Other setups like this that I like, NKTR I’ve mentioned before, but I think monetizing their secondary assets can backstop the valuation and get you a look at the AD data with a great skew.
ANNX is trading under their 9/30 balance with high burn, but technically it’s sub cash going off last reported balance. They’re supposed to file for their GBS drug soon. I do think the trial (international, use pbo as control when US has an SOC) and data (high dose missed badly) are a bit of a joke. It won’t carry the same element of surprise as say APLT filing last year for example, but I think they could catch similar lightning in a bottle somewhere along the way, and sure there’s a chance at approval too. They have a stat-sig primary endpoint (but only at the low dose) that was not visibly gamed, so at least there’s that! Again, I think this is a high-upside story that people will take more seriously later in the review process than they will today, but I don’t have a ringing endorsement of the drug for GBS. This one, however, does have meaningful downside.
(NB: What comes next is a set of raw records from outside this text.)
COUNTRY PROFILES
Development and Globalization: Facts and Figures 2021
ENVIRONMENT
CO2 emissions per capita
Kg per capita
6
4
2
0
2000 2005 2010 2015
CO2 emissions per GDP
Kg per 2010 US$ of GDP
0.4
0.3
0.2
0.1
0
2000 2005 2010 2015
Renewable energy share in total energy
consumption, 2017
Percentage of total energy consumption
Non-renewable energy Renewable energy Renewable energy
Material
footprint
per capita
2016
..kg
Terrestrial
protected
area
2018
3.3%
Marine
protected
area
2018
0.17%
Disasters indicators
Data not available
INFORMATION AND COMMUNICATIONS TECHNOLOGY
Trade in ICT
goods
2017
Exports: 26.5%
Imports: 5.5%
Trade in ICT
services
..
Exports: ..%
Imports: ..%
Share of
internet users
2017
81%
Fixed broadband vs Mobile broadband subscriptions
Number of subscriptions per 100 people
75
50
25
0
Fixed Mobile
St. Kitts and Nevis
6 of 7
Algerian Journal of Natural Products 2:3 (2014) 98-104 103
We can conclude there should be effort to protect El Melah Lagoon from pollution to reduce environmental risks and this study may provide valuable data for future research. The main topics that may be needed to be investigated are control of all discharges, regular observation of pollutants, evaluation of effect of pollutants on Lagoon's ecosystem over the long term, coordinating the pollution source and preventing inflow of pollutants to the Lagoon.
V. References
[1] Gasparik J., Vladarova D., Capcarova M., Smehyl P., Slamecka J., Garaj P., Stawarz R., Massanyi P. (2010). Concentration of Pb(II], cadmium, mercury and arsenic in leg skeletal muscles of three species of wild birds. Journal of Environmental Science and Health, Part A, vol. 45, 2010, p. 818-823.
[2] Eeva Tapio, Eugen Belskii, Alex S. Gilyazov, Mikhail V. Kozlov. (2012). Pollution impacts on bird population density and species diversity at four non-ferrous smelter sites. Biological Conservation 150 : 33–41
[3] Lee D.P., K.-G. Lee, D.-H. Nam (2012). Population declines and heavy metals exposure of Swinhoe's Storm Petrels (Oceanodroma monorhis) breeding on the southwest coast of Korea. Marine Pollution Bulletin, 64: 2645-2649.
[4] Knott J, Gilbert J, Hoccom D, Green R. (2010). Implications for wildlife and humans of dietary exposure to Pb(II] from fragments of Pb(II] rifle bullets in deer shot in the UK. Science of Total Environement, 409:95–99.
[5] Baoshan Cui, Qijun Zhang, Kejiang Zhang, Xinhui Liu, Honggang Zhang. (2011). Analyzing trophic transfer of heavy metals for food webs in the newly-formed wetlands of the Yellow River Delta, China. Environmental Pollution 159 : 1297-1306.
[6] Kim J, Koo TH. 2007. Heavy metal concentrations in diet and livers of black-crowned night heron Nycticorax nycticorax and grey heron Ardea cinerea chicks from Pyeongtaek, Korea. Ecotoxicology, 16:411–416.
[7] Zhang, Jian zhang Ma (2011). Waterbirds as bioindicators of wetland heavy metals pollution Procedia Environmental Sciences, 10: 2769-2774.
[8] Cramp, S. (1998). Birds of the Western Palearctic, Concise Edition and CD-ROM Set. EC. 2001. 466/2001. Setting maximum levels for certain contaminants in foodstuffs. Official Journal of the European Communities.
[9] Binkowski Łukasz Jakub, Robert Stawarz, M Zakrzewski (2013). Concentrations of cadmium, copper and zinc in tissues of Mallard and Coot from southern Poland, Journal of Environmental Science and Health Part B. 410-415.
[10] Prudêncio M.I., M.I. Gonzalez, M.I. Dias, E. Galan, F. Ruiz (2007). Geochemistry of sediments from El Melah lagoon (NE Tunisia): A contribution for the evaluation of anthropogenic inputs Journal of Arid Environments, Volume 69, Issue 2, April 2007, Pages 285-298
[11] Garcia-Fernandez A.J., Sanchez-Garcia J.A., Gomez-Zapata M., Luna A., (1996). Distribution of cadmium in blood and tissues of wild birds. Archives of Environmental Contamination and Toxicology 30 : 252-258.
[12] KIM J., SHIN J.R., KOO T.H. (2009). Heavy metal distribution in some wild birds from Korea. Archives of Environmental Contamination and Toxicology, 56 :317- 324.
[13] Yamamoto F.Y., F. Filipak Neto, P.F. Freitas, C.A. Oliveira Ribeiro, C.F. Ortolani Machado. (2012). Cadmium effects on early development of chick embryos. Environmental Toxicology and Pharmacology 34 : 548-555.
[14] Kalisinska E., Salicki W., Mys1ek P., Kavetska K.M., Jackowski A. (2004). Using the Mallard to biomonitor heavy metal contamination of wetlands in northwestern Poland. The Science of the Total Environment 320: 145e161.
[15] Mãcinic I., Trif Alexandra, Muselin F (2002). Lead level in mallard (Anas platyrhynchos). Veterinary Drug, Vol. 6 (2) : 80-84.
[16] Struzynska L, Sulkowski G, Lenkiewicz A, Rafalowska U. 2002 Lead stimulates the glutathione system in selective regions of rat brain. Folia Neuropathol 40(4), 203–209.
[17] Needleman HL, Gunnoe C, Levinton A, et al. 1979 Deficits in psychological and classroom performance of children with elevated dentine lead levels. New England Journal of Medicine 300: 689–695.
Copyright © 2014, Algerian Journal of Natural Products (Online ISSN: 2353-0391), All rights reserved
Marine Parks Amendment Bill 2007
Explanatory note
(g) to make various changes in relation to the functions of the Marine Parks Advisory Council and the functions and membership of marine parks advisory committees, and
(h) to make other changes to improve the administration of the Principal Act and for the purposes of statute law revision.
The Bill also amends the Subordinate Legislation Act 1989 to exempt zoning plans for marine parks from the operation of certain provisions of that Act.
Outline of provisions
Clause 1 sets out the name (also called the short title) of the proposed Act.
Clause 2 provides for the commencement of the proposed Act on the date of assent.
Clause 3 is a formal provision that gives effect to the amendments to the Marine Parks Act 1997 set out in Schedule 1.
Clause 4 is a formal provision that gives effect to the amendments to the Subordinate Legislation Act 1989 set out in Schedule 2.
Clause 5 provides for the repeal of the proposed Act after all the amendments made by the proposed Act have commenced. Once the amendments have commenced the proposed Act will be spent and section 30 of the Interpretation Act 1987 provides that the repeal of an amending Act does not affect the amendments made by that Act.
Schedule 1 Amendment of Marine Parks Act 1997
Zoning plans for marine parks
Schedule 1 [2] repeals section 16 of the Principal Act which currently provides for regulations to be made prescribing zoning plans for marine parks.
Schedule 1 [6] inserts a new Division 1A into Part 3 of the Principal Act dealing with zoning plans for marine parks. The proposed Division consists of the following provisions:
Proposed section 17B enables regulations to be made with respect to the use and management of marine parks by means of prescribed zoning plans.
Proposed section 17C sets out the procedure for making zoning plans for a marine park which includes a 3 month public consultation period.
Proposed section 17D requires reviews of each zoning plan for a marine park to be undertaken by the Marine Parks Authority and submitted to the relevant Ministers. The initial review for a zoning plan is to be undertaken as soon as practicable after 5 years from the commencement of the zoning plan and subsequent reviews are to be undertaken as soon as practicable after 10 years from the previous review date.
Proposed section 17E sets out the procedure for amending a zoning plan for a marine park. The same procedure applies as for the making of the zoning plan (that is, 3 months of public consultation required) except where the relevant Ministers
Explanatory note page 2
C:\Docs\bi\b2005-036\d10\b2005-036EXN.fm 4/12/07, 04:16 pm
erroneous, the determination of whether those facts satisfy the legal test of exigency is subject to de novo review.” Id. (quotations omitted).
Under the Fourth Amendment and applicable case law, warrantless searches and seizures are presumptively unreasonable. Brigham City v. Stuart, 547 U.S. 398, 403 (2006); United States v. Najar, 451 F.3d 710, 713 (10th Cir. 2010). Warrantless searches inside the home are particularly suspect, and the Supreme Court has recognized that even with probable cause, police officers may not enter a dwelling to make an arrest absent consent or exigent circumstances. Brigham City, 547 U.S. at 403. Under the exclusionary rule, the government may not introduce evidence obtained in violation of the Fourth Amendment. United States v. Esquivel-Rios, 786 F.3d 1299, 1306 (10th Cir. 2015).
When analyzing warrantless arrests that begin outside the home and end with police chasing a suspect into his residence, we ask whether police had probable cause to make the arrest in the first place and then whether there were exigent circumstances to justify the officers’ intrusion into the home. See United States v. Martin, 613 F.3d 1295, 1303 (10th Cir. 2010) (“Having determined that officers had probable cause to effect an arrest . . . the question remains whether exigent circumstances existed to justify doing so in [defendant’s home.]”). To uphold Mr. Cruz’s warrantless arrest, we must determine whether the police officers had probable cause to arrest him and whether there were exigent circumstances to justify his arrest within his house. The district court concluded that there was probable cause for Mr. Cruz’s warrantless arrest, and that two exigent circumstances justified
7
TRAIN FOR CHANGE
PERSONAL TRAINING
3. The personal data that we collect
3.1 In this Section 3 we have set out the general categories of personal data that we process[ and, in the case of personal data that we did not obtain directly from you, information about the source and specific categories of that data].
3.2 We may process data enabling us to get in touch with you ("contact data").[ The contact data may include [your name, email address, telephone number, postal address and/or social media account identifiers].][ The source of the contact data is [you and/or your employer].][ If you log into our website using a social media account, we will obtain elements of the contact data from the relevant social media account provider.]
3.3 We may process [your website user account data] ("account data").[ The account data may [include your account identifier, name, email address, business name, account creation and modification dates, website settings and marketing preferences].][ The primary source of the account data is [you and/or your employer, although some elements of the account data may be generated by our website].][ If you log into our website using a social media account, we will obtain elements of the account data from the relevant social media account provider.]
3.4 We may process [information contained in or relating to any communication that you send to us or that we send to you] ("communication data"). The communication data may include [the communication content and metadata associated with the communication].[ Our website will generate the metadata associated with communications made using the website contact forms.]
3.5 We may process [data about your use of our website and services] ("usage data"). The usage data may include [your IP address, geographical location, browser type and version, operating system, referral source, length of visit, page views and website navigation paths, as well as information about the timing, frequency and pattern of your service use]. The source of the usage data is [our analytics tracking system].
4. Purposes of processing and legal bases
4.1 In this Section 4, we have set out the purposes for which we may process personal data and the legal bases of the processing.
They only have runway into 2H 26, the GA trial is based on heavily spun POC and indicates horrible capital allocation, and the stock is telling you what the market thinks of this oral C1s program data coming this quarter.
VTYX has a potentially workable recurrent pericarditis story, this is another one that works as a good past example as well. Down on TYK2 fail, back up on NLRP3 for obesity with PIPE, but hype fizzles, and then Nodthera data disappoints. But again, really beat up stock with a new story forming, and a low bar to generate investor interest. They’re also still running their own NLRP3 program and should have data on that, as well as some Parkinson’s biomarker data due earlier in the year that I can’t imagine matters much to the market. This is an oral drug (differentiated from KNSA/Arcalyst), with biomarker data that looks similar to Arcalyst. The Arcalyst label MoA description, highlighted biomarkers, and efficacy data with very little/no pbo response would have me think this is a credible approach, with the ability to generate meaningful POC data and a path to commercial differentiation. Given the Nodthera data disappointing, and a chance the obesity catalyst is first (same guidance but just started dosing for RP), not exactly sure what to make of the setup, but this is cheap and, to me, plausible.
I haven’t gone through the entire opportunity set given how many there are, but to me these stand out as having a real shot at getting some credit from the market again later this year. Some of the way that this concentration thins out is delistings/mergers/liquidations, some of it might be IPO’s coming back and those stocks not falling apart immediately (in an ideal world), but some of it is phoenixes rising from the ashes as well. I think the above examples highlight that this does happen. While it requires some luck, it doesn’t always require the most discerning fundamental eye either, it’s more about trying to think ahead with the market than anything else. Just a fun little exercise, definitely interested to see how this crop looks later in the year.